In UC patients treated with 50 mg or 100 mg golimumab subcutaneously every 4 weeks, concomitant use of immunomodulators did not have a substantial effect on steady-state trough levels of golimumab.
Patients who developed anti-golimumab antibodies generally had low trough steady-state serum concentrations of golimumab (see Pharmacodynamics previously).
Linearity: Golimumab exhibited approximately dose-proportional pharmacokinetics in patients with RA over the dose range of 0.1 to 10.0 mg/kg following a single intravenous dose. Following a single SC dose in healthy subjects, approximately dose-proportional pharmacokinetics were also observed over a dose range of 50 mg to 400 mg.
Effect of weight on pharmacokinetics: There was a trend toward higher apparent clearance of golimumab with increasing weight (see Dosage & Administration).
Toxicology: Preclinical Safety Data: Non-clinical data reveal no special hazard for humans based on conventional studies of safety pharmacology, repeated dose toxicity, toxicity to reproduction and development.
No mutagenicity studies, animal fertility studies nor long-term carcinogenic studies have been conducted with golimumab.

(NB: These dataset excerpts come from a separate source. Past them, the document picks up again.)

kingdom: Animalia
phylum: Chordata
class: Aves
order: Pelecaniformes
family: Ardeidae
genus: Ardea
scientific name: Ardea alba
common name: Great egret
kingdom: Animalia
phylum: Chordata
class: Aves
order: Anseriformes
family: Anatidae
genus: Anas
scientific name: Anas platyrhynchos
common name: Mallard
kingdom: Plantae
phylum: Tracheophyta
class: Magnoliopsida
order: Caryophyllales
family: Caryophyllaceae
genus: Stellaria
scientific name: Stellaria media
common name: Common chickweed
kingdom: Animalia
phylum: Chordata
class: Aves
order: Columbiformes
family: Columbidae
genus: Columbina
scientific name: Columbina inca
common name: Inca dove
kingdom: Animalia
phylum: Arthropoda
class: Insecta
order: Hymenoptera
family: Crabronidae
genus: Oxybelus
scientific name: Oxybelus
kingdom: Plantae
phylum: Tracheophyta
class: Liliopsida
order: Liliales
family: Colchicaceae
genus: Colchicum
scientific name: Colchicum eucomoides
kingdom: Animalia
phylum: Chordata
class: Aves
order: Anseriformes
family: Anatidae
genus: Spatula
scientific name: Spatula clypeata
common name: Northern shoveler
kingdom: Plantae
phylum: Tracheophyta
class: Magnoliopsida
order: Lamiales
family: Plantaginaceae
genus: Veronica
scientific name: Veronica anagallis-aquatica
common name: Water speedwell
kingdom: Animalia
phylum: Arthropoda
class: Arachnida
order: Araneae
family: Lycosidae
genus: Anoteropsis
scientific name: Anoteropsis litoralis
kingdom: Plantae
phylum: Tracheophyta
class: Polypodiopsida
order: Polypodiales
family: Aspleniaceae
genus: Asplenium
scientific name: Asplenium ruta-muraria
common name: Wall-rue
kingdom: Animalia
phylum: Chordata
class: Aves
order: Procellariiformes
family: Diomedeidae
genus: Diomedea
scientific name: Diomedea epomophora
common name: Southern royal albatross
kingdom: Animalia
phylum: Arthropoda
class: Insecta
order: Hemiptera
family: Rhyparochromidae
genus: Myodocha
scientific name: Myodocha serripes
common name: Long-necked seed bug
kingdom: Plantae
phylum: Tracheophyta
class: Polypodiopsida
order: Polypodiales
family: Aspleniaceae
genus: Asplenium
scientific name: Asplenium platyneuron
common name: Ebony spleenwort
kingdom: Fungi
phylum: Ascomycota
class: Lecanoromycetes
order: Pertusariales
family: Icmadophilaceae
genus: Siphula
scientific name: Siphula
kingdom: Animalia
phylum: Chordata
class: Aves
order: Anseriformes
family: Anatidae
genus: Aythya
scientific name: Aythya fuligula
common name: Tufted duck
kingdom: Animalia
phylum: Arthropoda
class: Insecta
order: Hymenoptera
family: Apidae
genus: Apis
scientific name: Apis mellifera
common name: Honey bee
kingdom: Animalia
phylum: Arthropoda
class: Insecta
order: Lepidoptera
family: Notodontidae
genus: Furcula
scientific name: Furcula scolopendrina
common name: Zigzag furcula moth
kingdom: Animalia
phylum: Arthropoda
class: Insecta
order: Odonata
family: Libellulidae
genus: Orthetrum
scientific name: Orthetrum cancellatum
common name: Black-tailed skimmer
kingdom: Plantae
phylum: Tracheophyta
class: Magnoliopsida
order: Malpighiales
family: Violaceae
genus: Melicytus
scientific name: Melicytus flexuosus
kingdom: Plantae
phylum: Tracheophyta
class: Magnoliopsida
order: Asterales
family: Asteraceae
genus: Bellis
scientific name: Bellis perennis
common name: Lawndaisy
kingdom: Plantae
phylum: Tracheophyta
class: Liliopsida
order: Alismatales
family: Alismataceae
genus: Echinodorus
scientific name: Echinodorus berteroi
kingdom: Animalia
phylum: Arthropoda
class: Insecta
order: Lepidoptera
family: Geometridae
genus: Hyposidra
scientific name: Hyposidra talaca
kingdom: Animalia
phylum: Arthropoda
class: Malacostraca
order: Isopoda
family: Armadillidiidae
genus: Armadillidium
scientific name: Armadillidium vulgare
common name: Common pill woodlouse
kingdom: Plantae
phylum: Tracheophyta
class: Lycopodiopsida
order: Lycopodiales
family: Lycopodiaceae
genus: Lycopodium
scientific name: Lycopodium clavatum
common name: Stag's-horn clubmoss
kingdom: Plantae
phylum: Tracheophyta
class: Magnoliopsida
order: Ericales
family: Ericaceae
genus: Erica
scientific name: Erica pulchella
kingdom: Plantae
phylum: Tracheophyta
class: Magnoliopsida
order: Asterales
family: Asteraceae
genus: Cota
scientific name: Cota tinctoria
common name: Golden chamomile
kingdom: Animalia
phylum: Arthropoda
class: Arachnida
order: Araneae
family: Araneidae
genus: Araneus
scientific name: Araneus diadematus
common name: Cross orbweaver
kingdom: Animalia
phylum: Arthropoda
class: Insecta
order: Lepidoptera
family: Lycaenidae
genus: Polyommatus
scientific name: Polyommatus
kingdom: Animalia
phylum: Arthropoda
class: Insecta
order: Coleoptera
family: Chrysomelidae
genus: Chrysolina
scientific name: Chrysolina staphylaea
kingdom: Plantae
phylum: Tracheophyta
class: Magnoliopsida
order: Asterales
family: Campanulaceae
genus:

In a fertility and general reproductive function study in mouse, using an analogous antibody that selectively inhibits the functional activity of mouse TNFα, the number of pregnant mice was reduced. It is not known whether this finding was due to effects on the males and/or the females. In a developmental toxicity study conducted in mice following administration of the same analogous antibody, and in cynomolgus monkeys using golimumab, there was no indication of maternal toxicity, embryotoxicity or teratogenicity.